One part is the wire gauge. You need something like 24awg (its the American system, don't ask me why) on the power pins (higher number, thinner wire, iirc). Most use 28 on both power and data pairs.
Then the charger has to actually follow the USB spec, not the very similar Apple one. This means either a microchip that can handle the USB handshake, or a resistor across the data pins at the charger end to signal that this is a charger (Apple has one resistor on each pin, with a slightly different resistance).
Now on top of that you have Qualcomm pushing their fast charge system that involves a chip at both ends, and higher voltage than the 5V that USB normally uses. The higher voltage allows for more watts without upping the ampere (V*A=W, iirc).
Note that the Qualcomm system is similar (but i don't think they are interchangeable) with the USB3 system (the latter can go all the way to 20V, but that requires beefy cables).
Frankly the more i think about it the more i expect to hear about someone getting electrocuted because they mistook their data cable for their dumb laptop charger.
The micro-USB connection is also really loose with this particular cable<->phone combination (cable is fine with other phones; phone is fine with other cables).

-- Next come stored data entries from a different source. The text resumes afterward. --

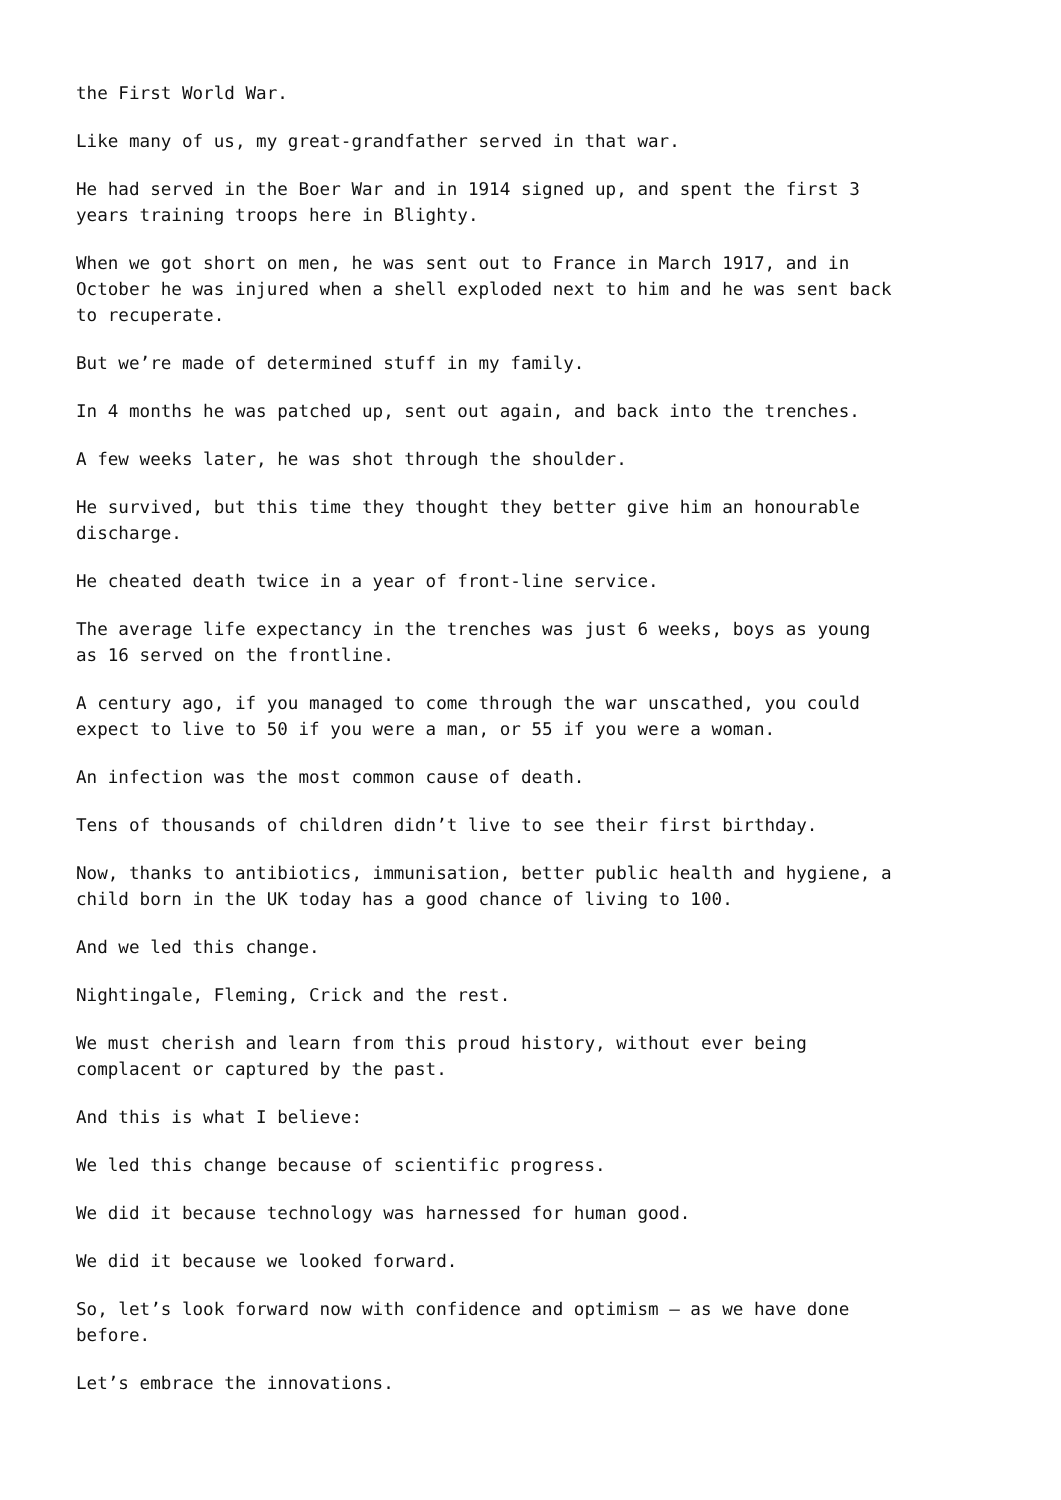the First World War.
Like many of us, my great-grandfather served in that war.
He had served in the Boer War and in 1914 signed up, and spent the first 3 years training troops here in Blighty.
When we got short on men, he was sent out to France in March 1917, and in October he was injured when a shell exploded next to him and he was sent back to recuperate.
But we’re made of determined stuff in my family.
In 4 months he was patched up, sent out again, and back into the trenches.
A few weeks later, he was shot through the shoulder.
He survived, but this time they thought they better give him an honourable discharge.
He cheated death twice in a year of front-line service.
The average life expectancy in the trenches was just 6 weeks, boys as young as 16 served on the frontline.
A century ago, if you managed to come through the war unscathed, you could expect to live to 50 if you were a man, or 55 if you were a woman.
An infection was the most common cause of death.
Tens of thousands of children didn’t live to see their first birthday.
Now, thanks to antibiotics, immunisation, better public health and hygiene, a child born in the UK today has a good chance of living to 100.
And we led this change.
Nightingale, Fleming, Crick and the rest.
We must cherish and learn from this proud history, without ever being complacent or captured by the past.
And this is what I believe:
We led this change because of scientific progress.
We did it because technology was harnessed for human good.
We did it because we looked forward.
So, let’s look forward now with confidence and optimism – as we have done before.
Let’s embrace the innovations.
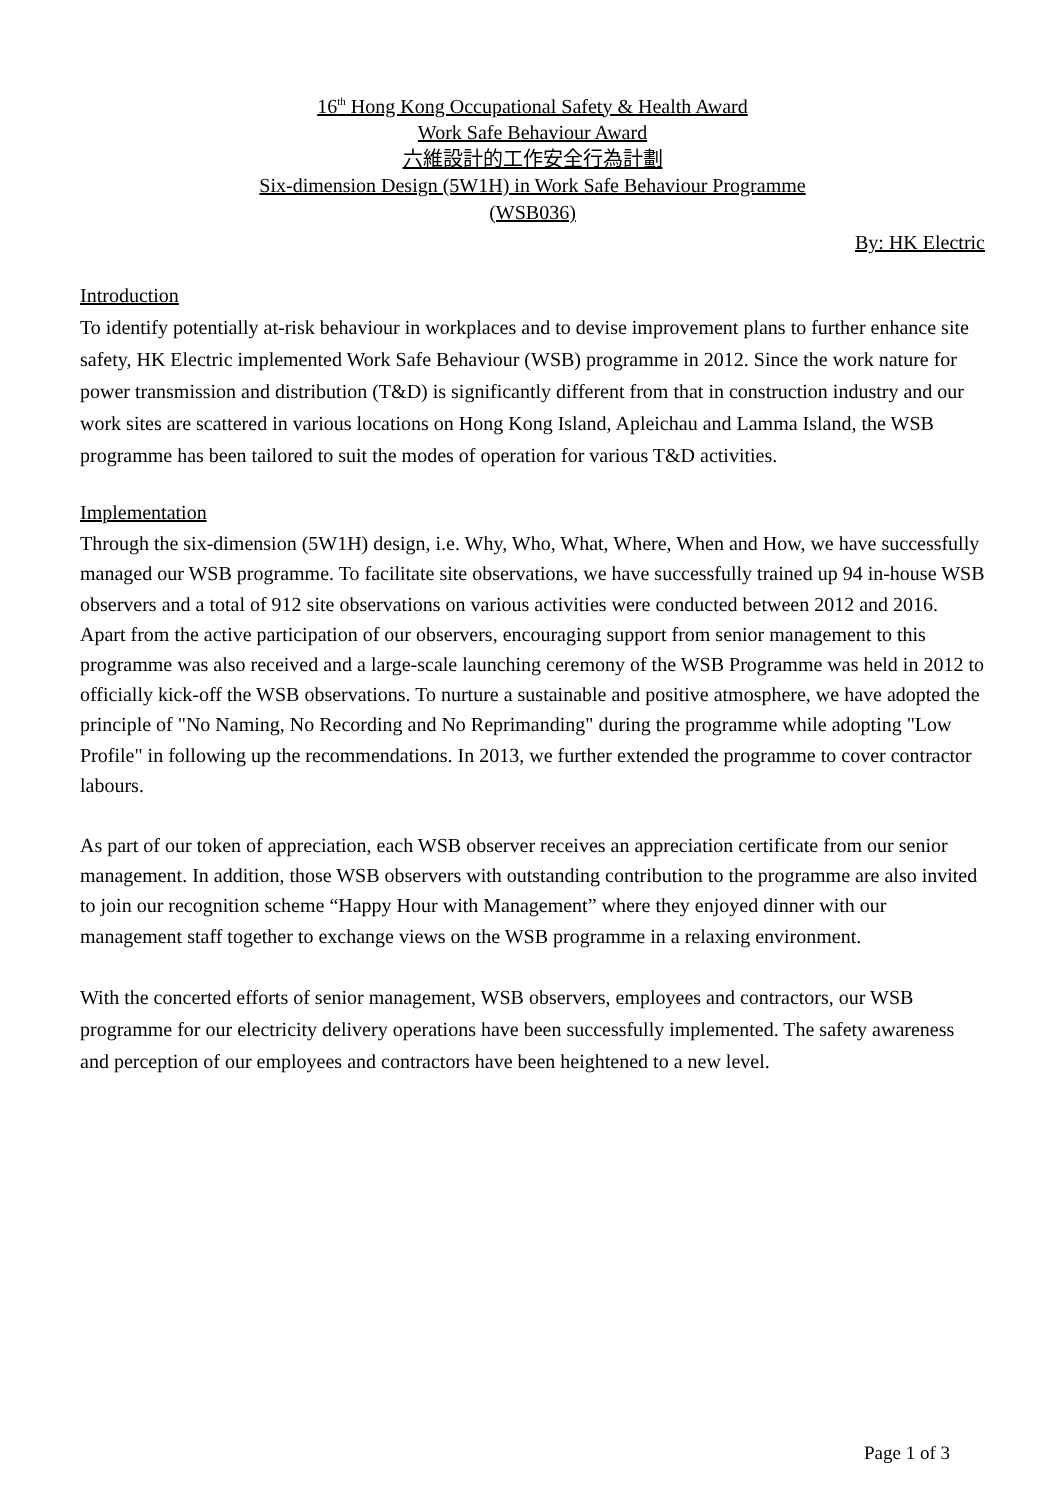16<sup>th</sup> Hong Kong Occupational Safety & Health Award
Work Safe Behaviour Award
六維設計的工作安全行為計劃
Six-dimension Design (5W1H) in Work Safe Behaviour Programme
(WSB036)
By: HK Electric
Introduction
To identify potentially at-risk behaviour in workplaces and to devise improvement plans to further enhance site safety, HK Electric implemented Work Safe Behaviour (WSB) programme in 2012. Since the work nature for power transmission and distribution (T&D) is significantly different from that in construction industry and our work sites are scattered in various locations on Hong Kong Island, Apleichau and Lamma Island, the WSB programme has been tailored to suit the modes of operation for various T&D activities.
Implementation
Through the six-dimension (5W1H) design, i.e. Why, Who, What, Where, When and How, we have successfully managed our WSB programme. To facilitate site observations, we have successfully trained up 94 in-house WSB observers and a total of 912 site observations on various activities were conducted between 2012 and 2016. Apart from the active participation of our observers, encouraging support from senior management to this programme was also received and a large-scale launching ceremony of the WSB Programme was held in 2012 to officially kick-off the WSB observations. To nurture a sustainable and positive atmosphere, we have adopted the principle of "No Naming, No Recording and No Reprimanding" during the programme while adopting "Low Profile" in following up the recommendations. In 2013, we further extended the programme to cover contractor labours.
As part of our token of appreciation, each WSB observer receives an appreciation certificate from our senior management. In addition, those WSB observers with outstanding contribution to the programme are also invited to join our recognition scheme “Happy Hour with Management” where they enjoyed dinner with our management staff together to exchange views on the WSB programme in a relaxing environment.
With the concerted efforts of senior management, WSB observers, employees and contractors, our WSB programme for our electricity delivery operations have been successfully implemented. The safety awareness and perception of our employees and contractors have been heightened to a new level.
Page 1 of 3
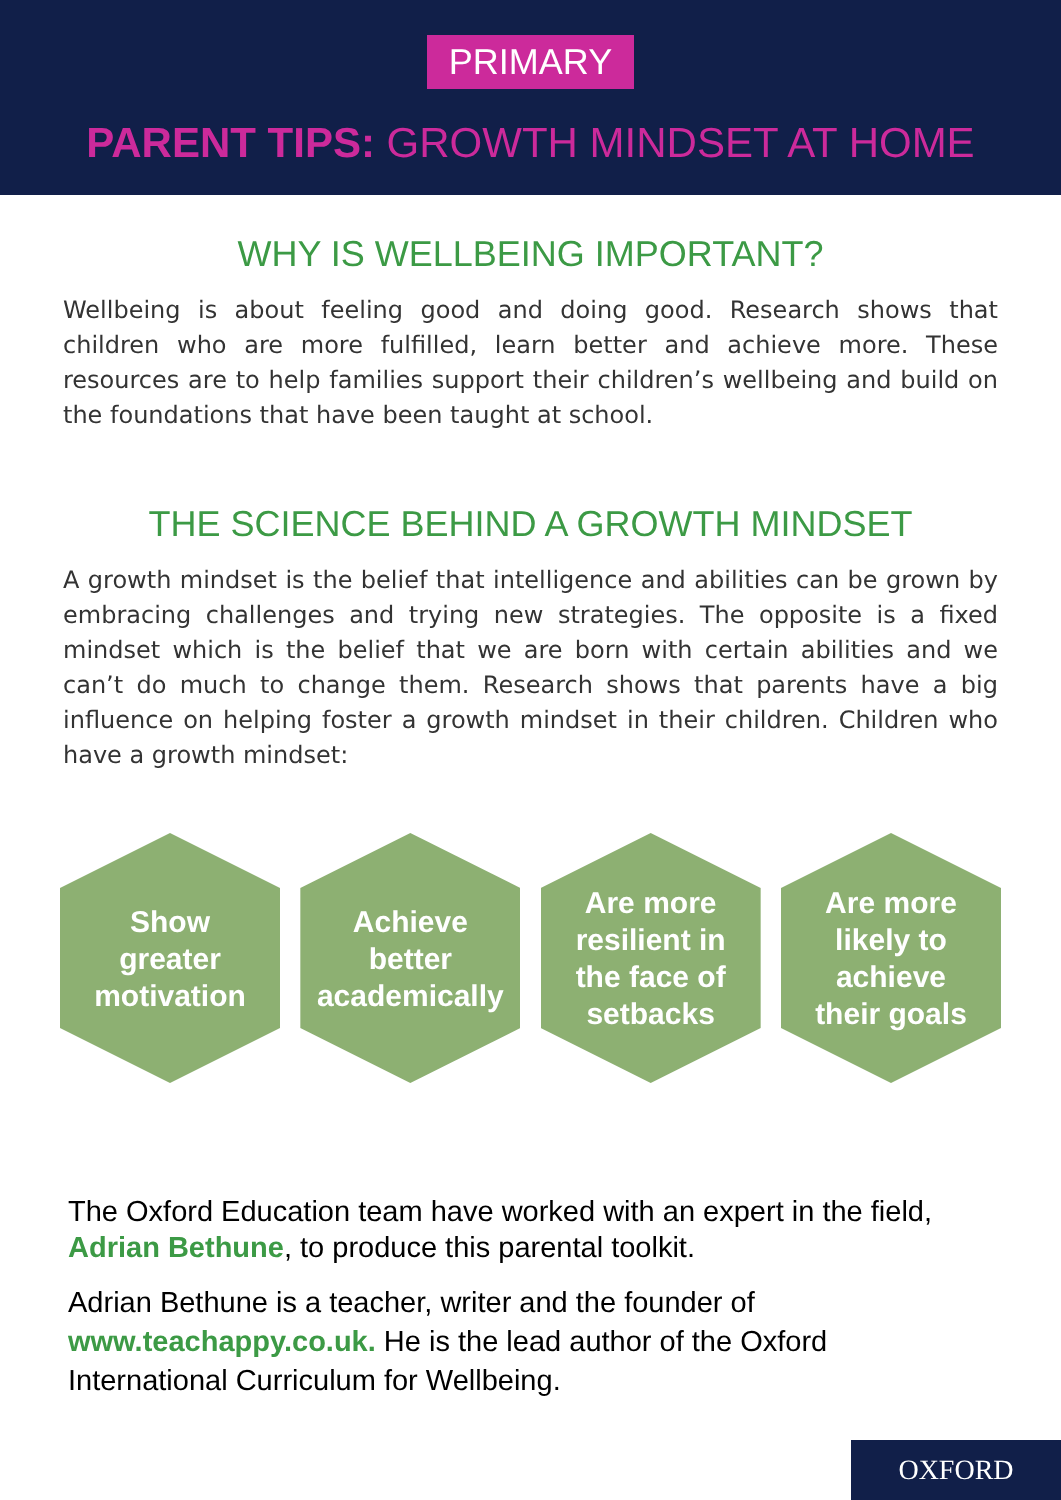PRIMARY
PARENT TIPS: GROWTH MINDSET AT HOME
WHY IS WELLBEING IMPORTANT?
Wellbeing is about feeling good and doing good. Research shows that children who are more fulfilled, learn better and achieve more. These resources are to help families support their children’s wellbeing and build on the foundations that have been taught at school.
THE SCIENCE BEHIND A GROWTH MINDSET
A growth mindset is the belief that intelligence and abilities can be grown by embracing challenges and trying new strategies. The opposite is a fixed mindset which is the belief that we are born with certain abilities and we can’t do much to change them. Research shows that parents have a big influence on helping foster a growth mindset in their children. Children who have a growth mindset:
Show
greater
motivation
Achieve
better
academically
Are more
resilient in
the face of
setbacks
Are more
likely to
achieve
their goals
The Oxford Education team have worked with an expert in the field, Adrian Bethune, to produce this parental toolkit.
Adrian Bethune is a teacher, writer and the founder of www.teachappy.co.uk. He is the lead author of the Oxford International Curriculum for Wellbeing.
OXFORD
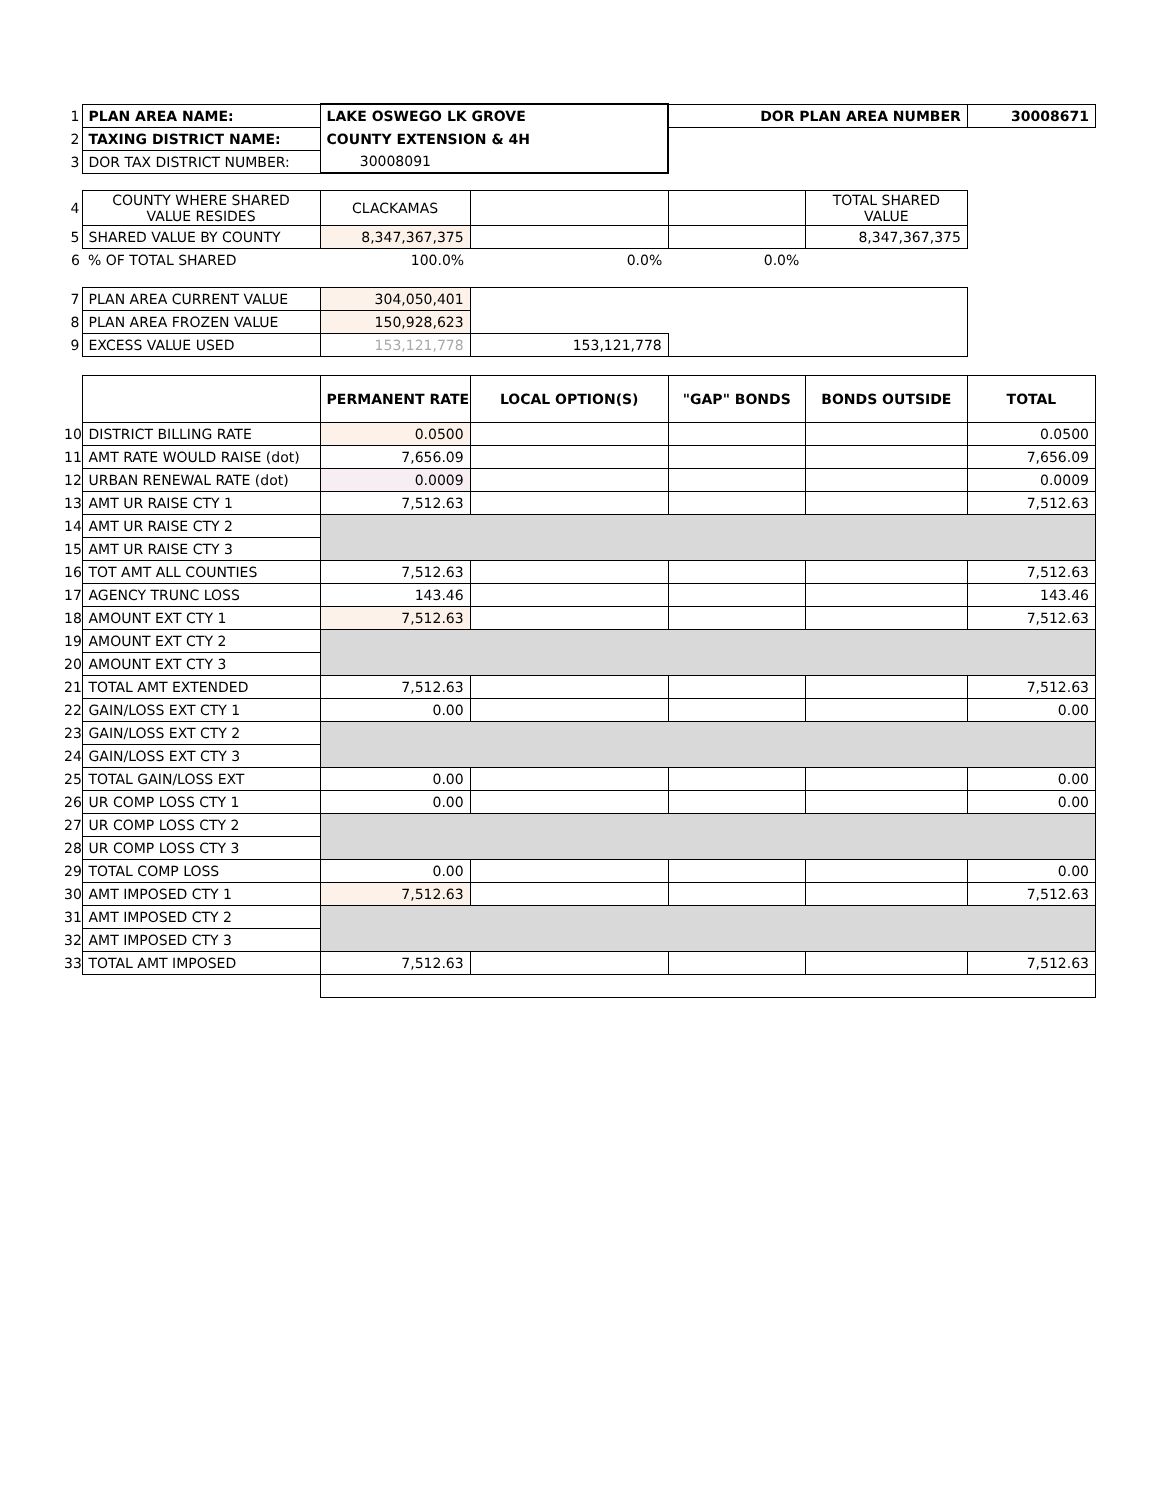| 1 | PLAN AREA NAME: | LAKE OSWEGO LK GROVE | | DOR PLAN AREA NUMBER | | 30008671 |
| 2 | TAXING DISTRICT NAME: | COUNTY EXTENSION & 4H | | | | |
| 3 | DOR TAX DISTRICT NUMBER: | 30008091 | | | | |
| 4 | COUNTY WHERE SHARED VALUE RESIDES | CLACKAMAS | | | TOTAL SHARED VALUE | |
| 5 | SHARED VALUE BY COUNTY | 8,347,367,375 | | | 8,347,367,375 | |
| 6 | % OF TOTAL SHARED | 100.0% | 0.0% | 0.0% | | |
| 7 | PLAN AREA CURRENT VALUE | 304,050,401 | | | | |
| 8 | PLAN AREA FROZEN VALUE | 150,928,623 | | | | |
| 9 | EXCESS VALUE USED | 153,121,778 | 153,121,778 | | | |
| | | PERMANENT RATE | LOCAL OPTION(S) | "GAP" BONDS | BONDS OUTSIDE | TOTAL |
| 10 | DISTRICT BILLING RATE | 0.0500 | | | | 0.0500 |
| 11 | AMT RATE WOULD RAISE (dot) | 7,656.09 | | | | 7,656.09 |
| 12 | URBAN RENEWAL RATE (dot) | 0.0009 | | | | 0.0009 |
| 13 | AMT UR RAISE CTY 1 | 7,512.63 | | | | 7,512.63 |
| 14 | AMT UR RAISE CTY 2 | | | | | |
| 15 | AMT UR RAISE CTY 3 | | | | | |
| 16 | TOT AMT ALL COUNTIES | 7,512.63 | | | | 7,512.63 |
| 17 | AGENCY TRUNC LOSS | 143.46 | | | | 143.46 |
| 18 | AMOUNT EXT CTY 1 | 7,512.63 | | | | 7,512.63 |
| 19 | AMOUNT EXT CTY 2 | | | | | |
| 20 | AMOUNT EXT CTY 3 | | | | | |
| 21 | TOTAL AMT EXTENDED | 7,512.63 | | | | 7,512.63 |
| 22 | GAIN/LOSS EXT CTY 1 | 0.00 | | | | 0.00 |
| 23 | GAIN/LOSS EXT CTY 2 | | | | | |
| 24 | GAIN/LOSS EXT CTY 3 | | | | | |
| 25 | TOTAL GAIN/LOSS EXT | 0.00 | | | | 0.00 |
| 26 | UR COMP LOSS CTY 1 | 0.00 | | | | 0.00 |
| 27 | UR COMP LOSS CTY 2 | | | | | |
| 28 | UR COMP LOSS CTY 3 | | | | | |
| 29 | TOTAL COMP LOSS | 0.00 | | | | 0.00 |
| 30 | AMT IMPOSED CTY 1 | 7,512.63 | | | | 7,512.63 |
| 31 | AMT IMPOSED CTY 2 | | | | | |
| 32 | AMT IMPOSED CTY 3 | | | | | |
| 33 | TOTAL AMT IMPOSED | 7,512.63 | | | | 7,512.63 |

Used my old Nokia micro-USB for this reason and charging was always slow, then connected the Samsung one and it was a lot faster.. for a while.
I never knew the cable could do something like this, unless it's something like being way too long. From your comment I take it that you do need a certain amount of copper in those wires to work? So more expensive cables might actually be better? (I always laughed at "gold plated extra quality HDMI cables of 30cm for 30 euros because HDMI is a digital signal.)